Brazil, on the other hand, has said civil society must play a fundamental role in pushing negotiators to be more ambitious.

This conference desperately needs a helping hand. Last week, the secretary-general of the United Nations, António Guterres, acknowledged that it was now inevitable that the world will miss the target of limiting global heating to 1.5C above preindustrial levels because national plans to cut emissions have fallen far short of what was needed. He urged delegates to “change course” to prevent the Amazon rainforest from becoming a savannah.

The need for a radical shift is all too evident along the route of the voyage. Indigenous villagers told the Guardian they suffered the worst drought of their lives last year, which devastated their food gardens, dried up rivers and left them stranded.

The political winds are not favourable. Under Donald Trump the world’s richest nation, the United States, has once again abandoned the Paris agreement. Europe is divided. And the world’s biggest emitter, China, has underwhelmed with its targets.

A shortage of accommodation and highly inflated prices for the rooms have led many official delegations to bring fewer people or not come at all, but many nongovernmental groups are finding alternatives by travelling on boats that can then double as lodgings when they arrive in Belém.

With music, workshops and campaigns along the route, they are coming from all points of the compass.

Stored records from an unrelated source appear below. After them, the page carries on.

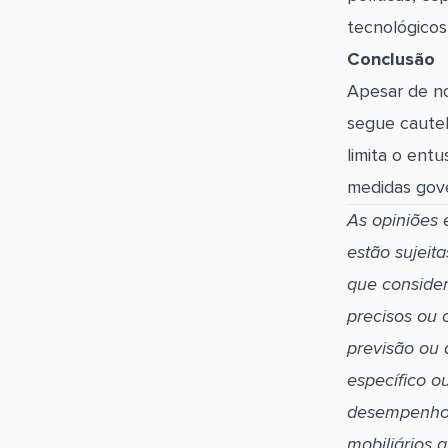
tecnológicos
Conclusão
Apesar de no
segue cautel
limita o ent
medidas gove
As opiniões 
estão sujeit
que consider
precisos ou 
previsão ou
específico o
desempenho 
mobiliários 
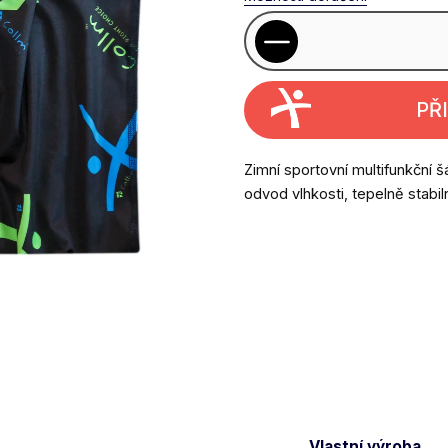
PŘ
Zimní sportovní multifunkční
odvod vlhkosti, tepelně stabilní
Vlastní výroba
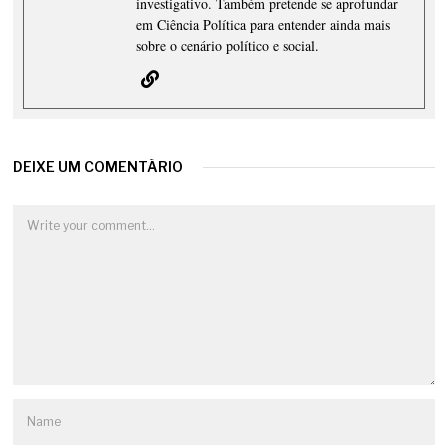
investigativo. Também pretende se aprofundar
em Ciência Política para entender ainda mais
sobre o cenário político e social.
DEIXE UM COMENTÁRIO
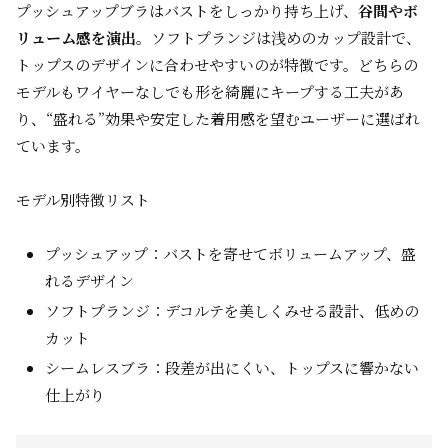
プッシュアップブラはバストをしっかり持ち上げ、
谷間やボ
リューム感を演出
。ソフトプランジは浅めのカップ設計で、
トップスのデザインに合わせやすいのが特徴です。どちらの
モデルもワイヤーなしでも形を綺麗にキープする工夫があ
り、“盛れる”効果や安定した着用感を望むユーザーに選ばれ
ています。
モデル別特徴リスト
プッシュアップ：バストを寄せてボリュームアップ、盛
れるデザイン
ソフトプランジ：デコルテを美しくみせる設計、低めの
カット
シームレスブラ：段差が出にくい、トップスに響かない
仕上がり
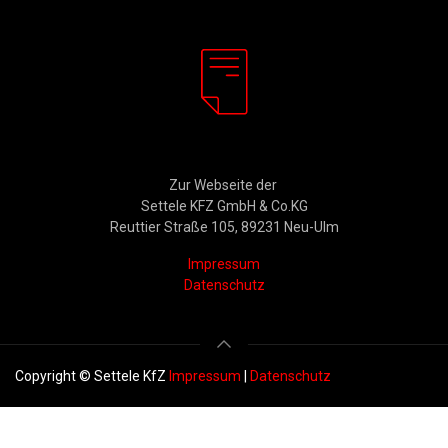
Rechtliches
Zur Webseite der
Settele KFZ GmbH & Co.KG
Reuttier Straße 105, 89231 Neu-Ulm
Impressum
Datenschutz
Copyright © Settele KfZ
Impressum
|
Datenschutz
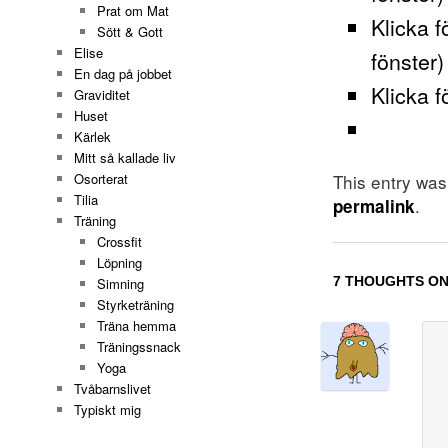
Prat om Mat
Klicka f
Sött & Gott
Elise
fönster)
En dag på jobbet
Klicka f
Graviditet
Huset
Kärlek
Mitt så kallade liv
This entry wa
Osorterat
Tilia
.
permalink
Träning
Crossfit
Löpning
7 THOUGHTS ON
Simning
Styrketräning
Träna hemma
Träningssnack
Yoga
Tvåbarnslivet
Typiskt mig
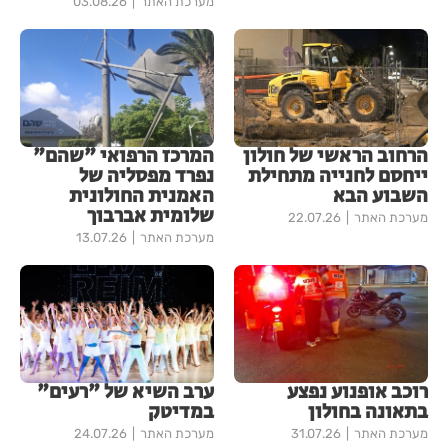
מערכת האתר
03.08.26
הרחוב הראשי של חולון
המרכז הרפואי "שהם"
ייחסם לחנייה מתחילת
נפרד מפסליה של
השבוע הבא
האמנית החולונית
שלומית אברבוך
מערכת האתר
22.07.26
מערכת האתר
13.07.26
רוכב אופנוע נפצע
ערב השיא של "רעים"
בתאונה בחולון
במדיטק
מערכת האתר
31.07.26
מערכת האתר
24.07.26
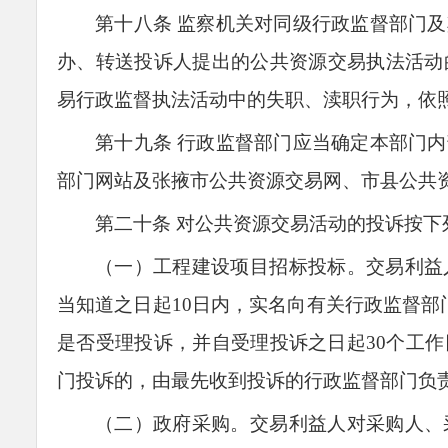
第十
八
条
监察机关对同级行政监督部门及
办、转送投诉人提出的公共资源交易执法活动
易行政监督执法活
动中的失职、渎职行为，依
第十
九
条
行政监督部门应当确定本部门内
部门网站及张掖市公共资源交易网、
市县公共
第二十条
对公共资源交易活动的投诉按下
（一）工程建设项目招标投标。交易利益
当知道之日起10日内，实名向有关行政监督部
是否受理投诉，并自受理投诉之日起30个工
门投诉的，由最先收到投诉的行政监督部门负
（二）政府采购。交易利益人对采购人、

From the west is the Yaku Mama flotilla (Water Mother), an Indigenous-led journey of more than 3,000km through Amazon rivers to Cop30. Conceived as a “journey that seeks to reverse the path of conquest and transform it into a path of connection, unity, and resistance”, the flotilla launched in mid-October from the banks of the Napo River in Coca, Ecuador on boats festooned with a banner declaring “End Fossil Fuels – Climate Justice Now”.

From the south will come The Answer Caravan from Mato Grosso – the heart of Brazil’s soy and corn production. Led by the venerable Indigenous leader Rãoni Metuktire and Goldman prize winner Alessandra Korap Munduruku, its primary focus will be to shine a light on destructive monocrops like soya and plans for ever more destructive transport projects, such as the planned Ferrogrão railway. After a nine-day road and river journey, it is scheduled to arrive in Belém in time for the main civil society demonstration on 15 November.

From the north, the Flotilla 4 Change is making a near zero-carbon voyage across the Atlantic dedicated to earth defenders. The first of its sailing ships should arrive in Belém on 6 November. Three more vessels will follow over the following days, carrying a total of 50 people.

Then there is the Laraçu Scientific River Caravan, which is a collaboration between 10 academic institutions in France and Brazil. And, of course, Greenpeace’s venerable Rainbow Warrior, which will open its hatches to the Belém public at the weekend.

The efforts to move the dial on climate action have come in many other forms. Youth activists, science institutions and climate campaigners have planned demonstrations, released studies and attempted to show politicians that the overwhelming number of people in the world want their governments to do more.

There are multiple risks in this region. As well as the pirates that operate on the river, there are the continual threats faced by some land and environmental defenders.

“I cannot share social media posts about this journey because there are people who might send assassins to kill me if they knew my location,” said one activist, whose name has been withheld for his safety.

The crammed sleeping deck on the ship on which the Guardian is travelling has not, so far, detracted from the sense of togetherness engendered by a shared voyage. “I would like the Cop to be more like this,” said Indigenous leader Juma Xipaia, a threatened Indigenous defender who is the subject of a documentary funded by Leonardo Di Caprio. “It is a meeting of voices. Here, we are really speaking and listening to each other and that is making us stronger … I wish we could feel the same about the Cop.”

  • The flotilla was arranged by the Amazon news organisation Sumaúma and the Brazilian NGO Health and Happiness.